§ Quoted passage:
+++++
The Los Angeles Times ^ | February 20, 2012 | Mark Magnier

Posted on 02/20/2012 6:34:58 PM PST by James C. Bennett

Indians own about 40 million guns, second only to the U.S. Rising incomes, along with crime and fear of terrorist attacks, have fueled firearms purchases.

Vikramjit Singh stands in the parking lot of a posh club in Chandigarh discussing one of his favorite subjects: guns. He owns 10 or so; he can't remember exactly.

In a Hatfield-versus-McCoy saga that haunts the 25-year-old student, his grandfather was shot to death here in the western state of Punjab and his father imprisoned for a retaliatory murder. Although the two clans signed a truce a few years back, Singh isn't taking any chances.

"Having a gun 24/7 is a necessity," he says.
+++++
§ Data entries:
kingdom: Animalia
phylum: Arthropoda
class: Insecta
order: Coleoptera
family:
+++++
§ Description of the task:
Can you repeat, word for word, the part of the article on gun ownership in India above that lies between "Posted on 02/20/2012" and "taking any chances.", inclusive?

§ Finished exercise:
Posted on 02/20/2012 6:34:58 PM PST by James C. Bennett

Indians own about 40 million guns, second only to the U.S. Rising incomes, along with crime and fear of terrorist attacks, have fueled firearms purchases.

Vikramjit Singh stands in the parking lot of a posh club in Chandigarh discussing one of his favorite subjects: guns. He owns 10 or so; he can't remember exactly.

In a Hatfield-versus-McCoy saga that haunts the 25-year-old student, his grandfather was shot to death here in the western state of Punjab and his father imprisoned for a retaliatory murder. Although the two clans signed a truce a few years back, Singh isn't taking any chances.